- Born: Kenneth Carlton Edelin March 31, 1939 Washington, D.C., U.S.
- Died: December 30, 2013 (aged 74) Sarasota, Florida, U.S.
- Education: Stockbridge School Columbia University (BA, BS) Meharry Medical College (MD)
- Known for: Chairman of the Planned Parenthood Federation of America Abortion rights advocacy
- Medical career
- Profession: Physician
- Awards: Margaret Sanger Award (2008)

= Kenneth C. Edelin =

American gynecologist and supporter of abortion rights

Kenneth Carlton Edelin (March 31, 1939 – December 30, 2013) was an American physician known for his support for abortion rights and his advocacy for indigent patients' rights to healthcare. He was born in Washington, D.C., and died in Sarasota, Florida.

The first black chief resident in obstetrics and gynecology at Boston City Hospital, Edelin was convicted in 1975 of manslaughter after performing a legal, elective abortion there. This followed the legalization of abortion nationwide after the US Supreme Court issued its ruling in Roe v. Wade in 1973.

Edelin was prosecuted by Assistant District Attorney Newman A. Flanagan. Edelin appealed the conviction and was formally acquitted in 1976 in the landmark case by a unanimous vote of the 6-person State Supreme Court.

He served as a professor in the Department of Obstetrics and Gynecology at Boston University, and as its chair from 1979-1989. He had additional academic and community appointments, serving as an advocate for women's health for all classes. For three years, he was President of Planned Parenthood.

In 2008, Edelin received the "Maggie" Award, highest honor of the Planned Parenthood Federation, in tribute to their founder, Margaret Sanger.

==Biography==

Edelin was the youngest of four children born to Benedict Edelin, a postal worker, and the former Ruby Goodwin. His siblings are Milton, Norma, and Robert (he died in 1982.) They attended racially segregated schools in the Washington, DC area. But Edelin transferred in high school to the Stockbridge School in western Massachusetts, where he graduated in 1957.

After earning a bachelor's degree at Columbia College in 1961, Edelin taught math and science at the Stockbridge School for two years.

He studied at Meharry Medical College in Nashville, where he earned his medical degree in 1967. He served three years in the Air Force, including a hospital internship at Wright-Patterson Air Force Base, and was a captain.

He became a resident at Boston City Hospital in obstetrics and gynecology. In 1973, as chief resident, Edelin performed an elective abortion on an unmarried 17-year-old girl who was six months pregnant. This followed the US Supreme Court ruling that year that abortion was legal and constitutionally protected.

Edelin, who is African American, was prosecuted for manslaughter in 1975 by Assistant District Attorney Newman A. Flanagan. He argued that the fetus was viable and that Edelin had deprived it of oxygen while being "born". The defense experts stated that the fetus was not viable.

Edelin was tried and convicted by a jury. The prosecution used the terms "fetus" and "baby" as if they were the same, and displayed a photo of the dead fetus to the jury. Edelin was sentenced to one year of probation, but could have potentially faced twenty years in prison.

Edelin appealed the verdict to the Massachusetts Supreme Judicial Court the following year. In a unanimous ruling, the conviction was overturned by the six justices, and Edelin was formally acquitted by the Court. The ruling was significant for two reasons. First, it helped to clarify the definition of "life", and it also shielded doctors from criminal prosecution for performing certain abortions.

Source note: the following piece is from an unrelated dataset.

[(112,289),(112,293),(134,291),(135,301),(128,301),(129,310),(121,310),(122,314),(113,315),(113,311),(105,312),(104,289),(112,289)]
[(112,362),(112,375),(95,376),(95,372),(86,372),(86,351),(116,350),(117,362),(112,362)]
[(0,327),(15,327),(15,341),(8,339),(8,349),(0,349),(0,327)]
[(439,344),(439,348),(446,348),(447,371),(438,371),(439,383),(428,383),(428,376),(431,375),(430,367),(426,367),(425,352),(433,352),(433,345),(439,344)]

By this time Edelin had joined the Department of Obstetrics and Gynecology at Boston University, where he served as chair from 1979-1989. In addition, he also served as director of ob-gyn at Boston City Hospital and as managing director of the Roxbury Comprehensive Community Health Center. This provided health care to a large African-American community.

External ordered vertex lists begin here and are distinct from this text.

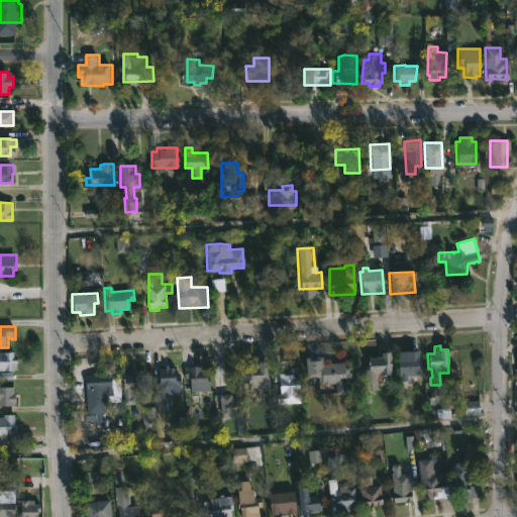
[(407,381),(398,382),(397,351),(417,351),(418,375),(414,375),(414,381),(407,381)]
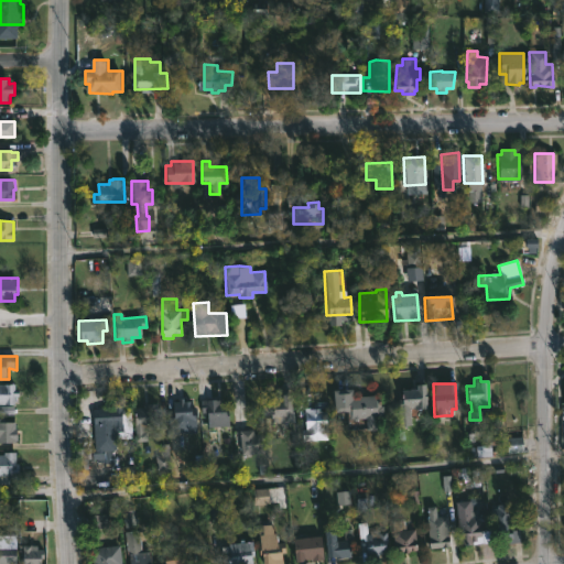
[(0,384),(17,384),(17,390),(20,390),(20,397),(18,397),(18,405),(0,405),(0,384)]
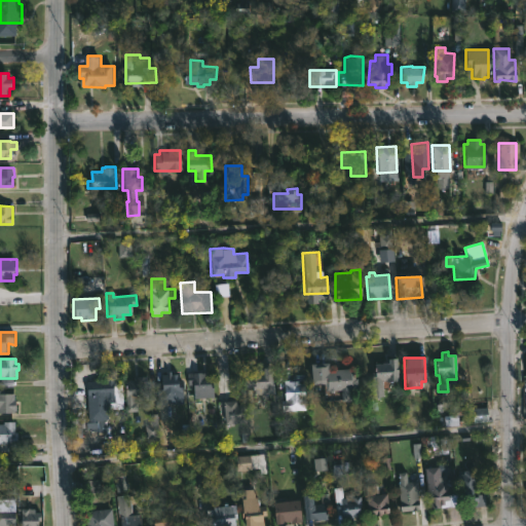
[(396,362),(397,381),(384,382),(383,380),(381,380),(381,396),(371,397),(370,366),(381,366),(381,363),(396,362)]
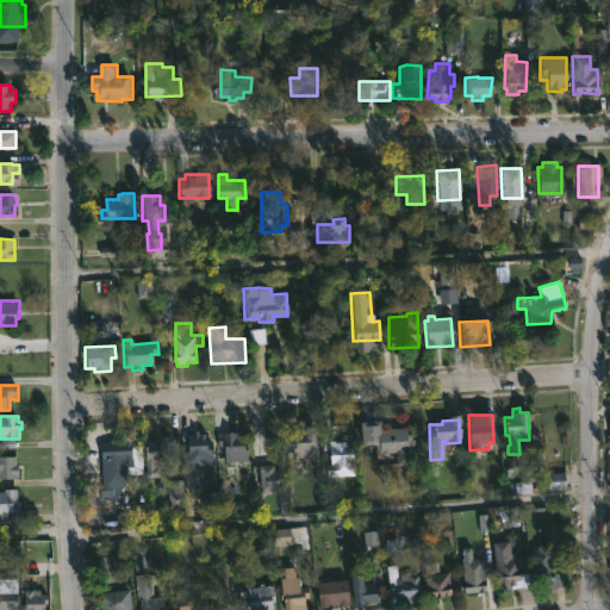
[(379,421),(379,431),(386,430),(386,428),(405,427),(405,429),(409,429),(410,450),(406,450),(408,465),(393,466),(393,452),(373,453),(373,444),(360,446),(359,422),(379,421)]
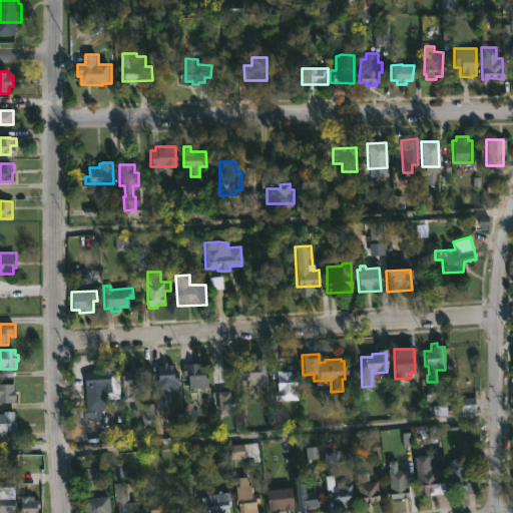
[(155,355),(156,365),(160,365),(160,363),(164,363),(164,365),(171,365),(172,372),(175,372),(176,394),(164,395),(164,400),(152,401),(149,355),(155,355)]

He served as chairman of the Planned Parenthood Federation of America from 1989 to 1992. He was also active with organizations promoting women's health.

==Marriage and family==
He married Ramona Hoage in 1967, the same year he completed his medical degree. They had a son and daughter, Kenneth Jr. and Kimberly, before getting divorced.
In 1978 he married Barbara Evans. They also had a son and daughter, Joseph and Corrine.

==Legacy==
- His case was the subject of a book by William C. Nolen, The Baby in the Bottle (1978)

- Mark Eichman's play about the case, As to the Meaning of Words (1981), was produced in New York City.

- Edelin published a memoir, Broken Justice: A True Story of Race, Sex and Revenge in a Boston Courtroom (2007).